* **WHAT IS ASKED**
Copy the data below line for line, without changing anything. Leave the pictures out of your copy.

* **DATA EXTRACT**
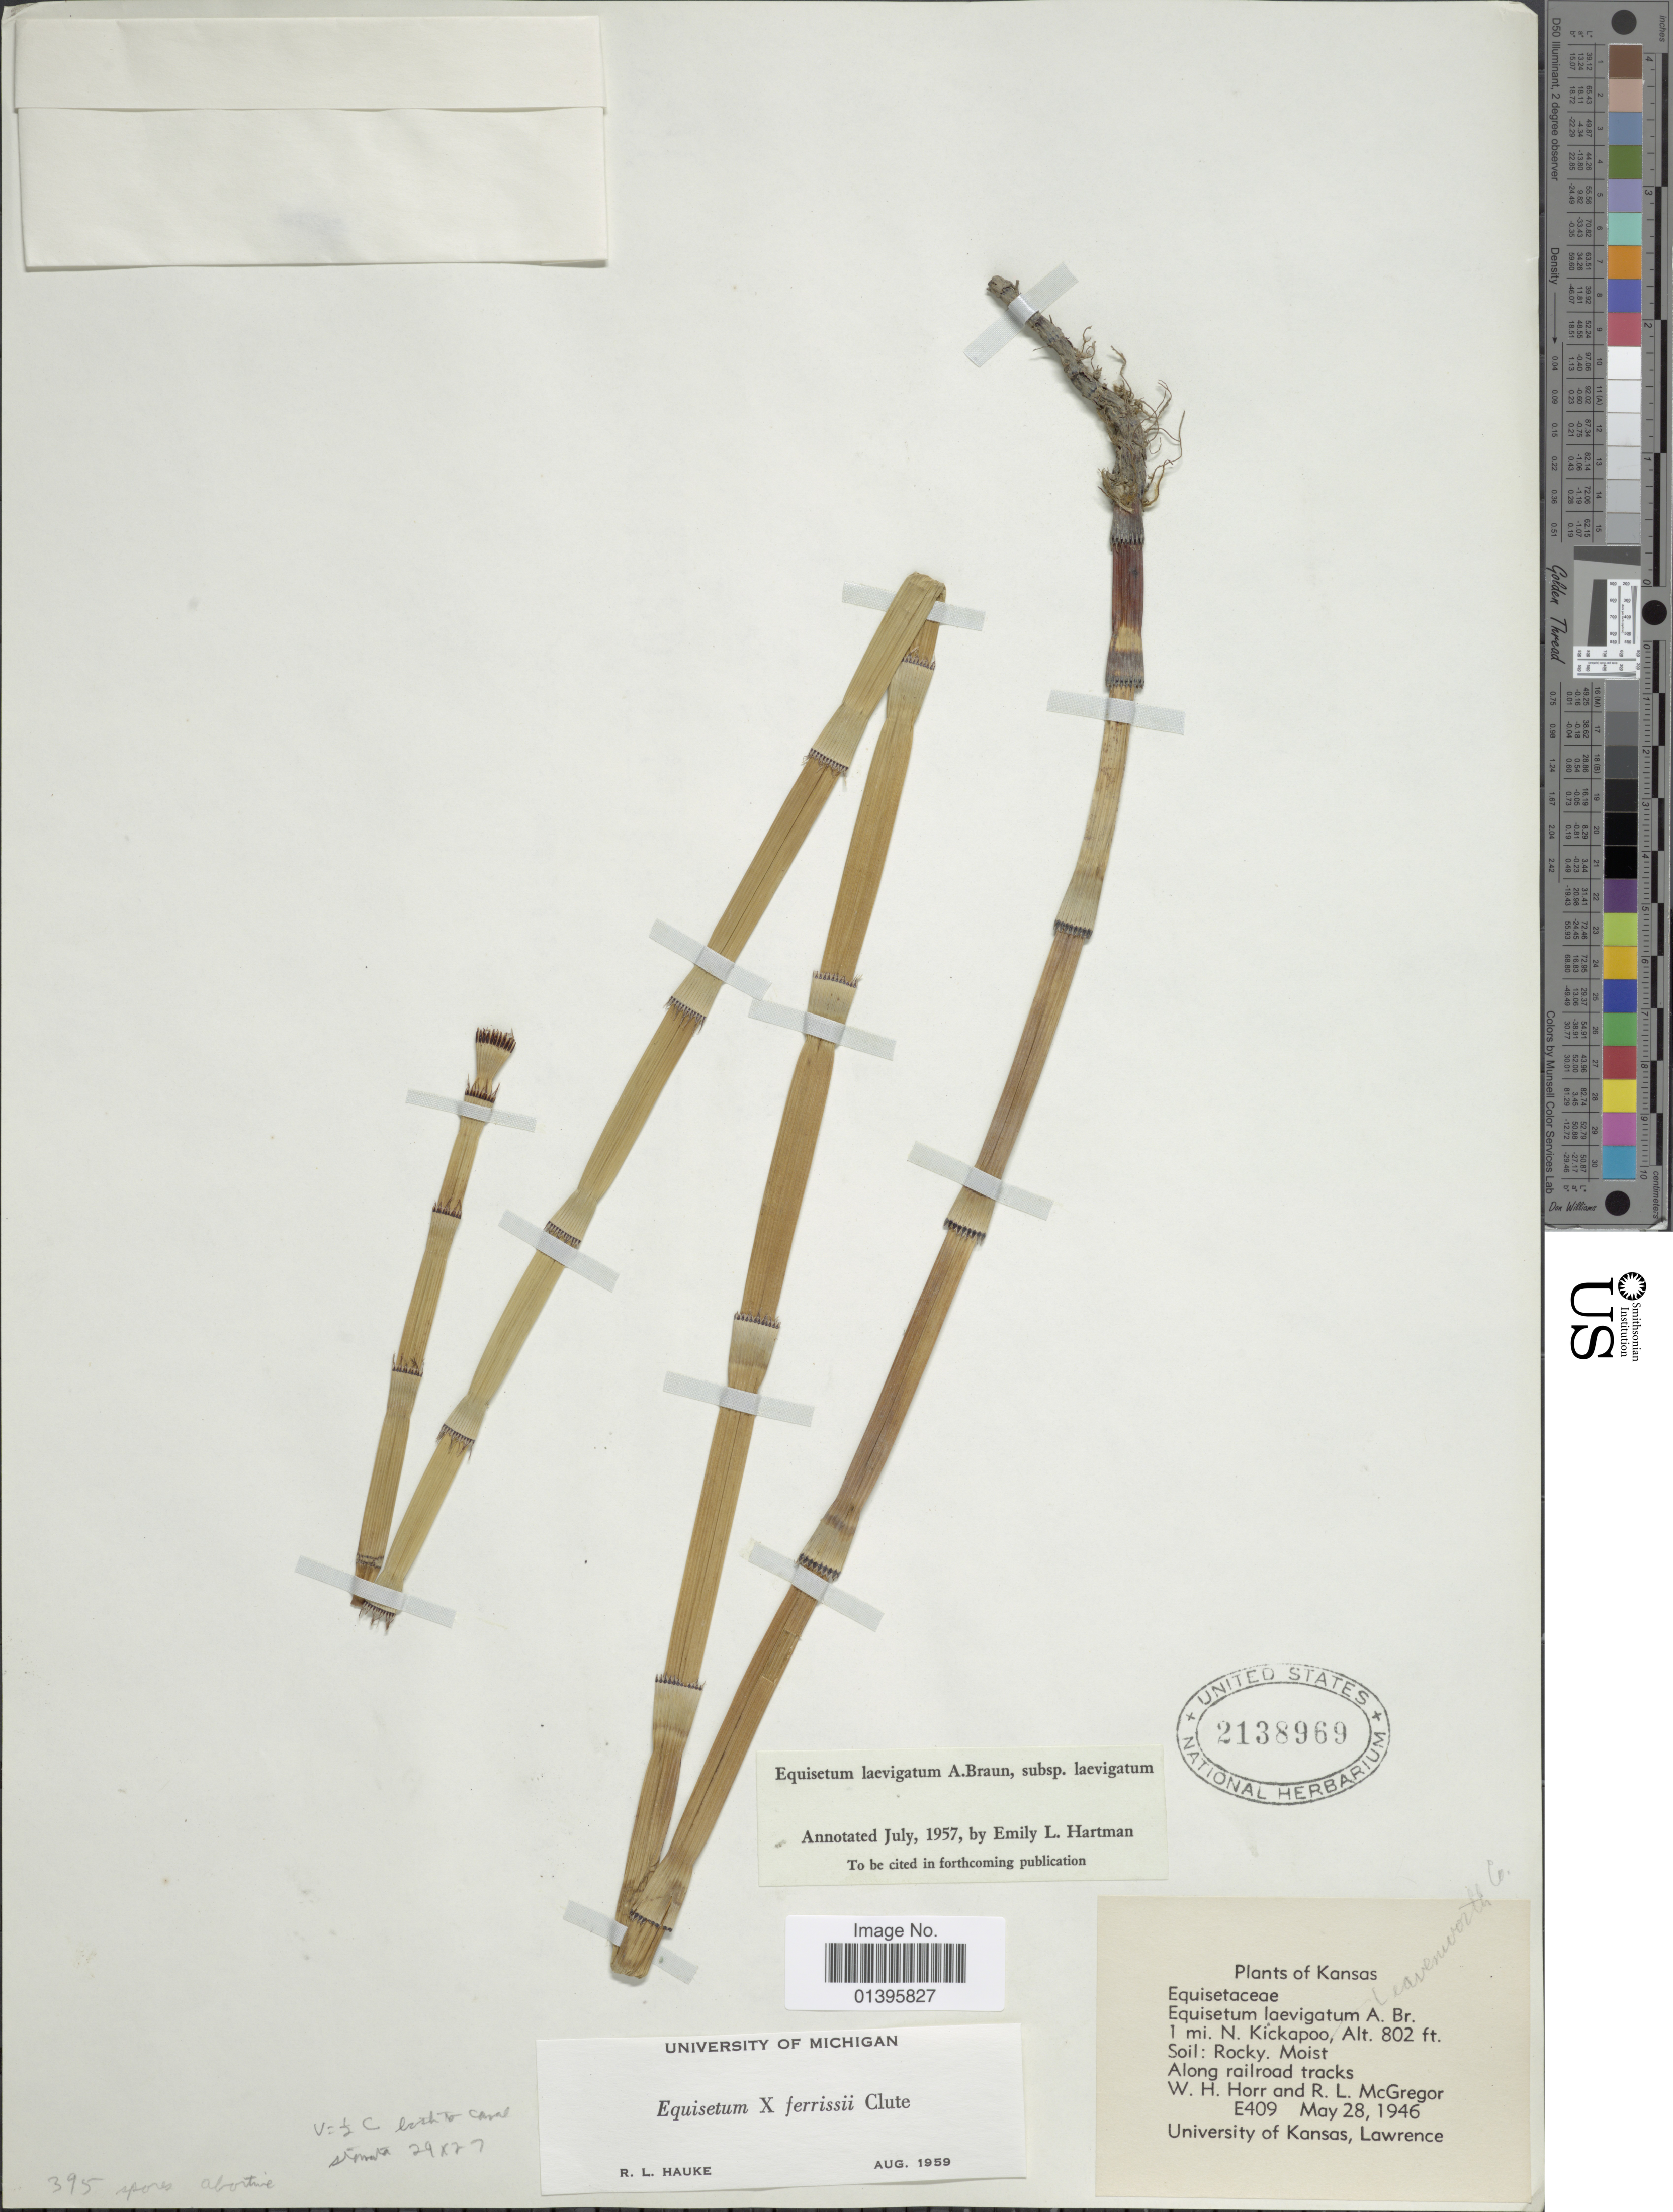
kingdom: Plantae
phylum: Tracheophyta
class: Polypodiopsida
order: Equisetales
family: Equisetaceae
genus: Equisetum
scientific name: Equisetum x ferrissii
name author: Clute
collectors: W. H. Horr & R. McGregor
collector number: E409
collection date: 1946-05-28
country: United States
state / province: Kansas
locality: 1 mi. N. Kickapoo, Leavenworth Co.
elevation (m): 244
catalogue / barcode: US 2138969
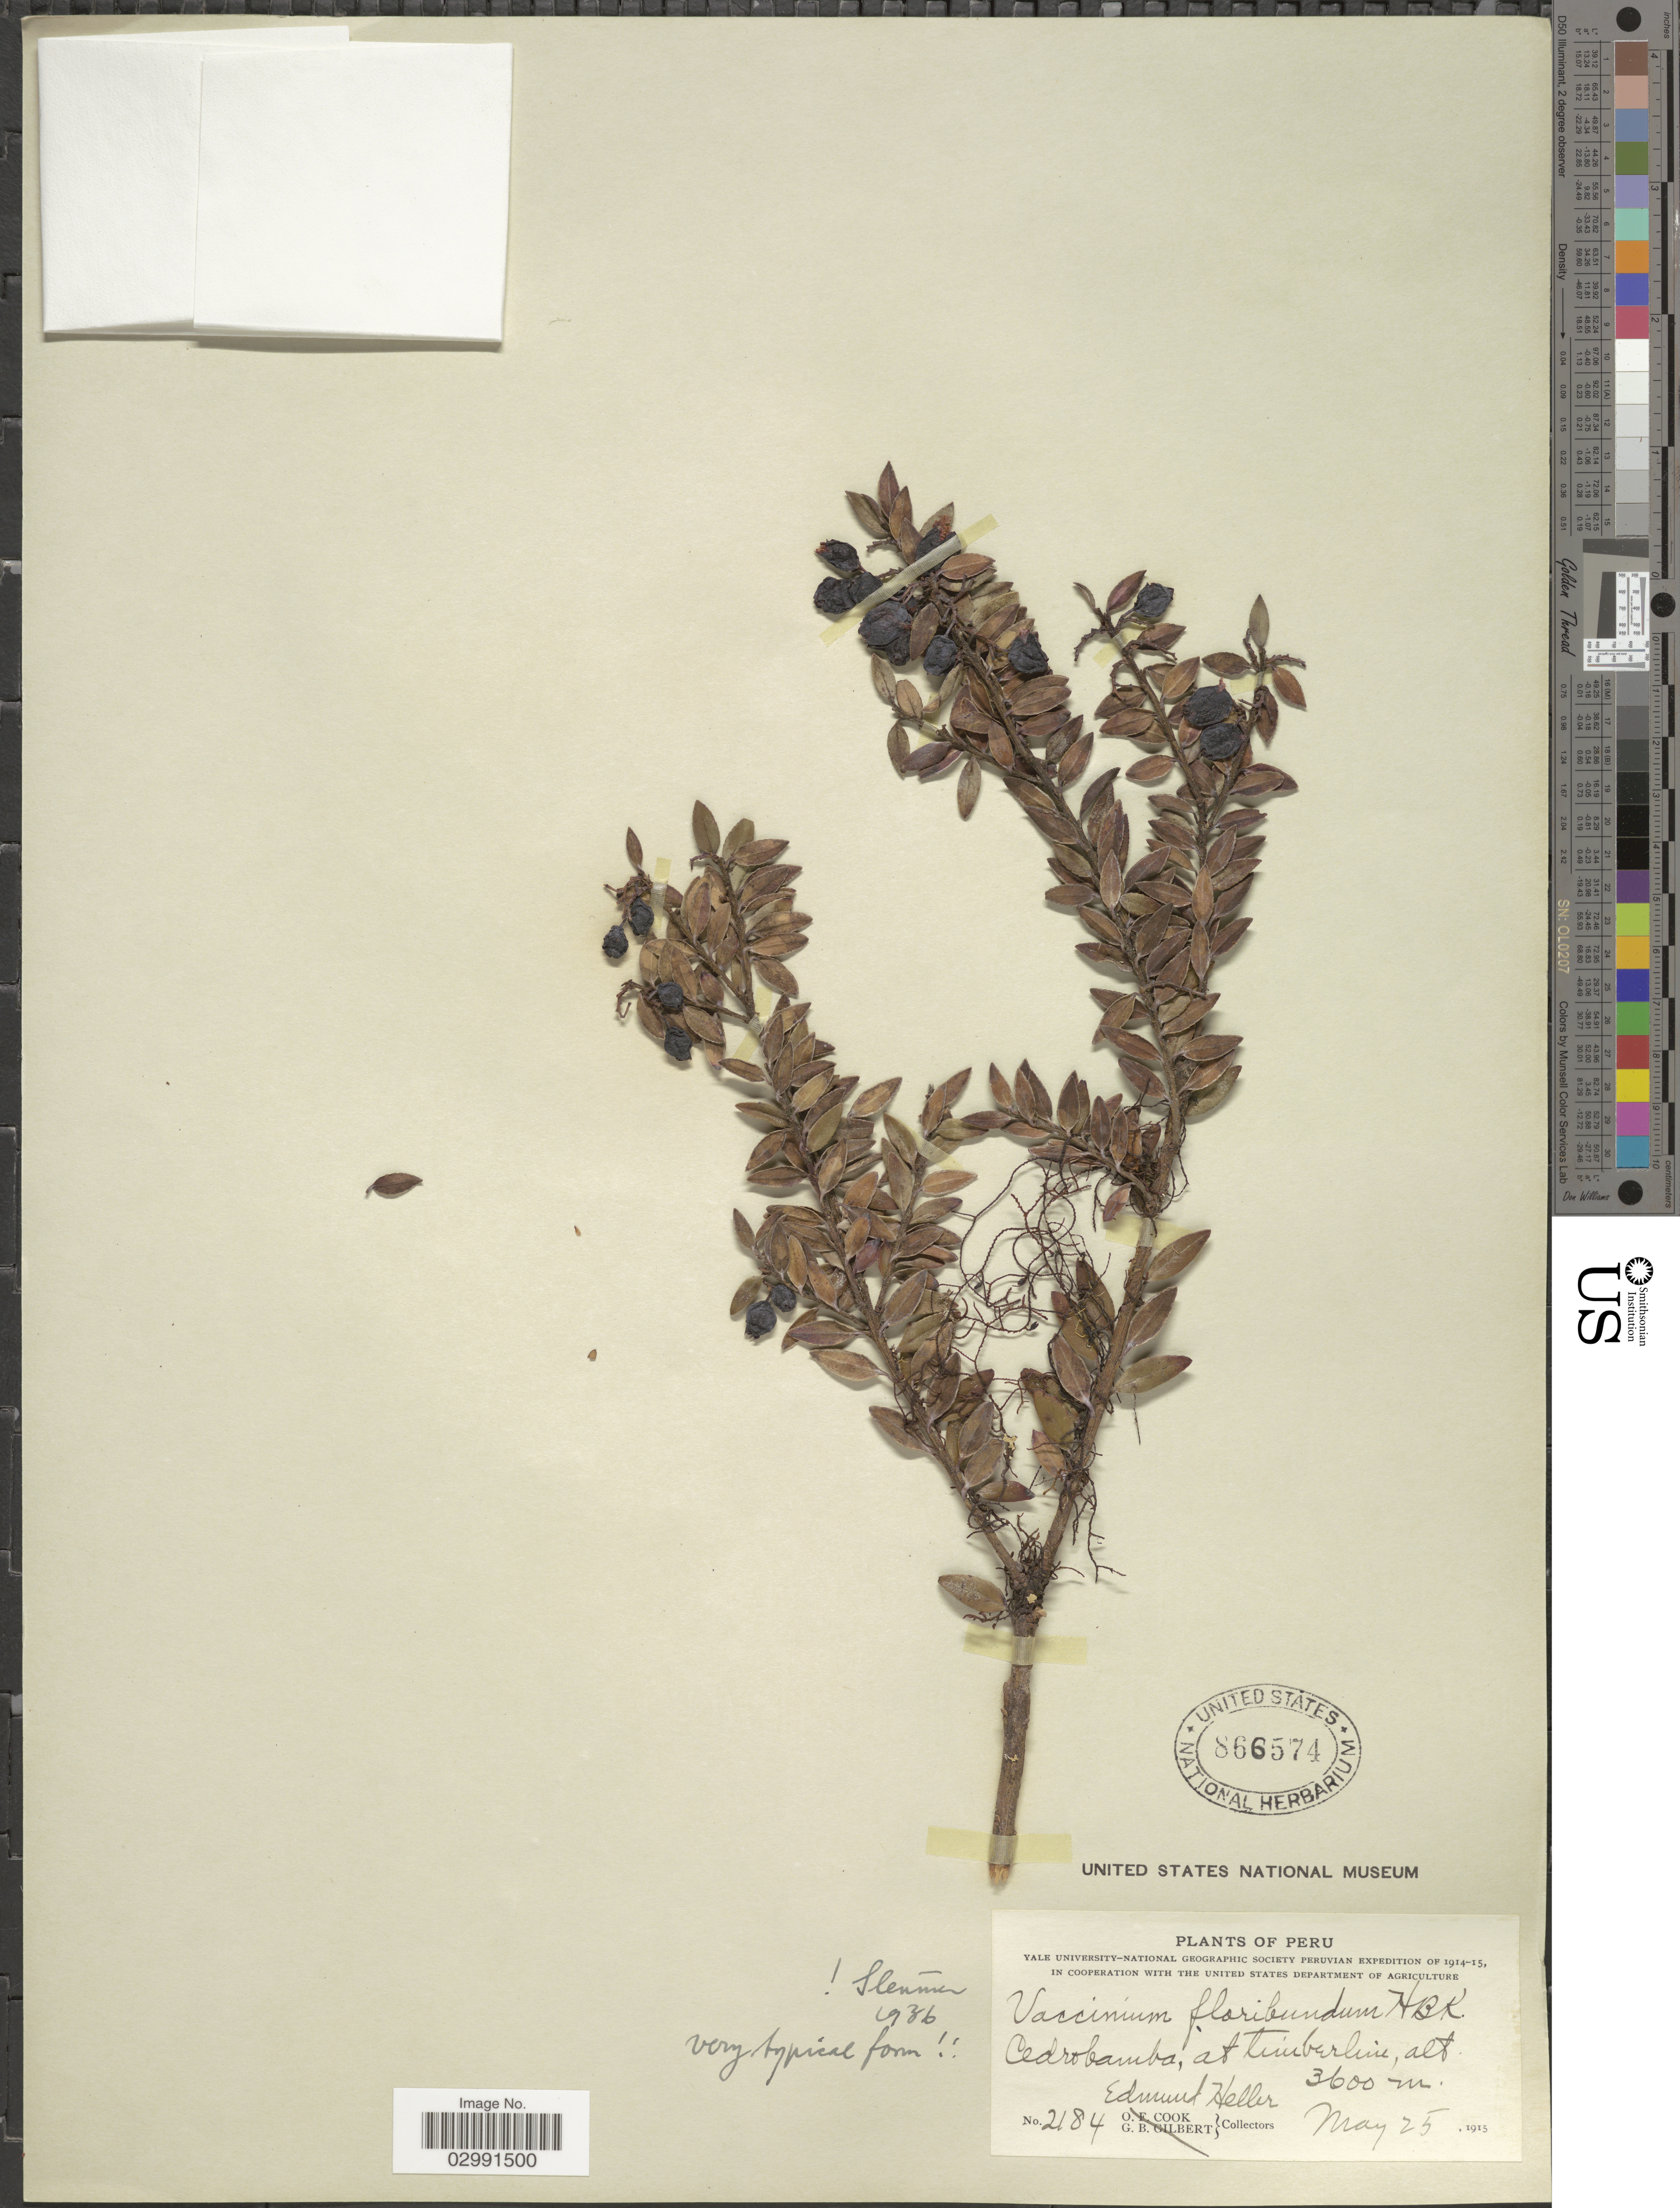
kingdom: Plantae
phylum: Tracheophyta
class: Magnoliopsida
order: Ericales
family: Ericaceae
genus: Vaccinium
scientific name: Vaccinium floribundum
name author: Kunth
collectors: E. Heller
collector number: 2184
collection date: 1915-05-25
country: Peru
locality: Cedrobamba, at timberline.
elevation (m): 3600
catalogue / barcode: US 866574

* **SOLUTION TO THIS EXERCISE**
kingdom: Plantae
phylum: Tracheophyta
class: Polypodiopsida
order: Equisetales
family: Equisetaceae
genus: Equisetum
scientific name: Equisetum x ferrissii
name author: Clute
collectors: W. H. Horr & R. McGregor
collector number: E409
collection date: 1946-05-28
country: United States
state / province: Kansas
locality: 1 mi. N. Kickapoo, Leavenworth Co.
elevation (m): 244
catalogue / barcode: US 2138969
kingdom: Plantae
phylum: Tracheophyta
class: Magnoliopsida
order: Ericales
family: Ericaceae
genus: Vaccinium
scientific name: Vaccinium floribundum
name author: Kunth
collectors: E. Heller
collector number: 2184
collection date: 1915-05-25
country: Peru
locality: Cedrobamba, at timberline.
elevation (m): 3600
catalogue / barcode: US 866574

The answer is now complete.